I don’t know why I find so much amusement in doing this. I remember reading Endurance while in a wind storm in a deep antarctic field camp with the sound of the tent walls flapping a deafening sound, immersing me in what I can imagine Shackelton and his crew were experiencing. Well, a much nicer version of it, in a world of C130’s and C17’s that I know will eventually come retrieve me from the vast white continent…eventually. So when I found this book here on the island, a woman’s first hand experience living on one of these atolls in the northwest end of the Hawaiian archipelago, I knew I needed to take it out to the beach to read it. I was reading the chapter she wrote about monk seals, while one was soaking in the sun, just like me, about 100 or so feet away. I got a kick out of this, hopefully you will too…
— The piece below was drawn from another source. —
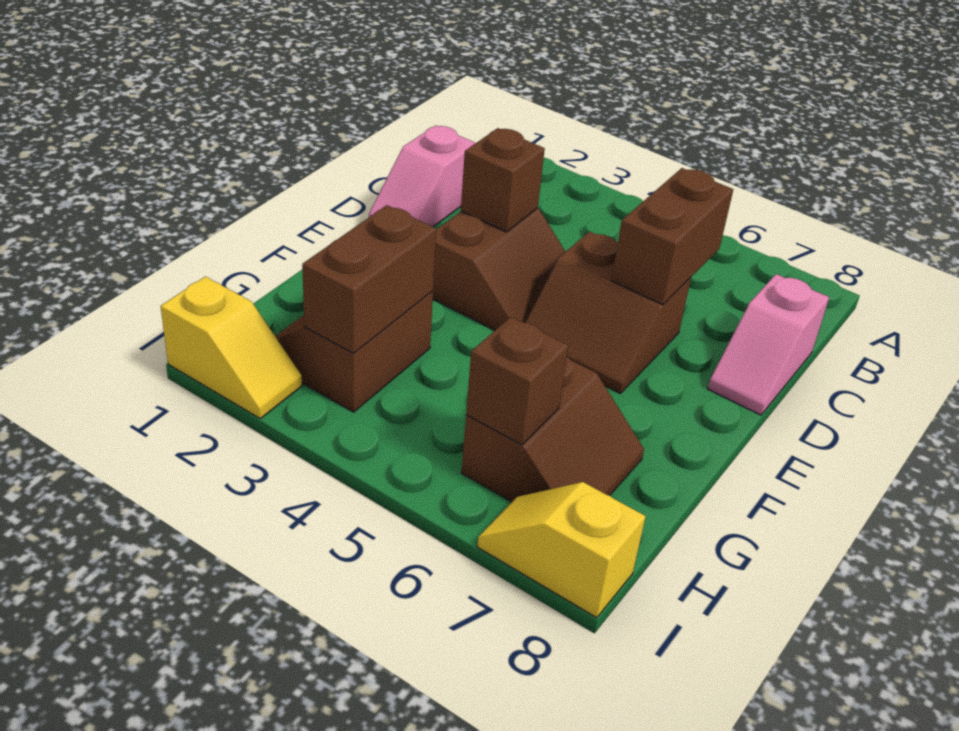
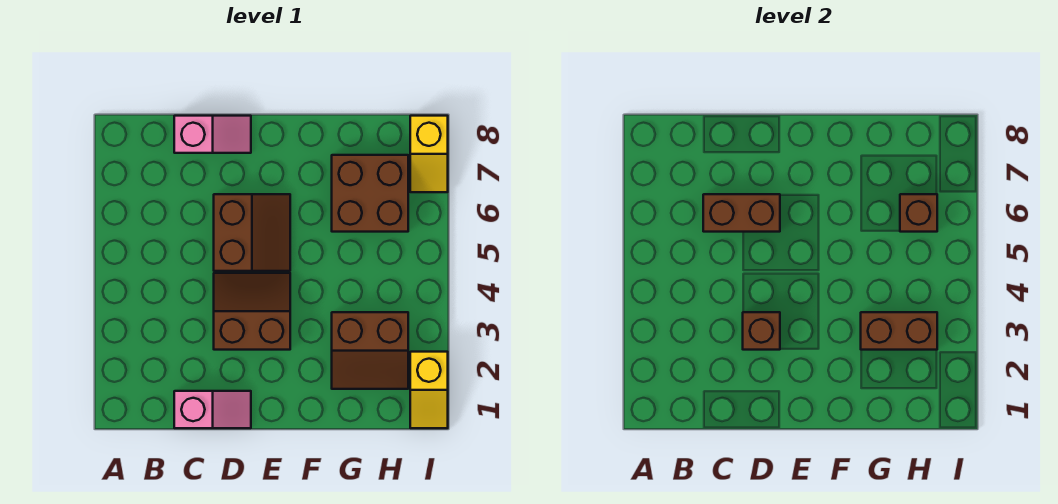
brown 2x2 slope [461,357,644,502] -> brown 2x2 brick [332,155,408,232]
yellow 1x2 slope [161,276,302,418] -> yellow 1x2 slope turned to [410,352,448,428]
It reminded me of my backpacking trip to Patagonia. I had just finished a hike and met a cool couple from Germany/Australia. We got a box of wine and went to chill it in the glacial lake. I opened my little pocket guide book to get ready for the next days trek and noticed this page…
Its these moments where you just feel like you’re in the right place at the right time. Like when I was at field camp and it was a “nice day” out. When the sun was out and the wind was calm, I liked taking long walks down the empty ski-way where the planes would come in on. One of those days I was walking, listening to my iPod shuffle when I looked around and with each step I took the light reflected off these giant snowflakes like giant diamonds all around me and in the distance for miles. It was that moment I noticed the lyrics Bob Dylan was singing “I saw a highway of diamonds with nobody on it.” I was like, “whaaaa???” what in the world was Dylan experiencing that he wrote those lyrics cause I was like totally on a highway of diamonds with nobody on it, and I’d put money on it that he wasn’t walking down the Ski-way at WAIS Divide Camp when he came up with that lyric. (Read that blog post here – A Highway of Diamonds)
Its in these moments that I stop questioning life, I live in the moment and it overwhelms me.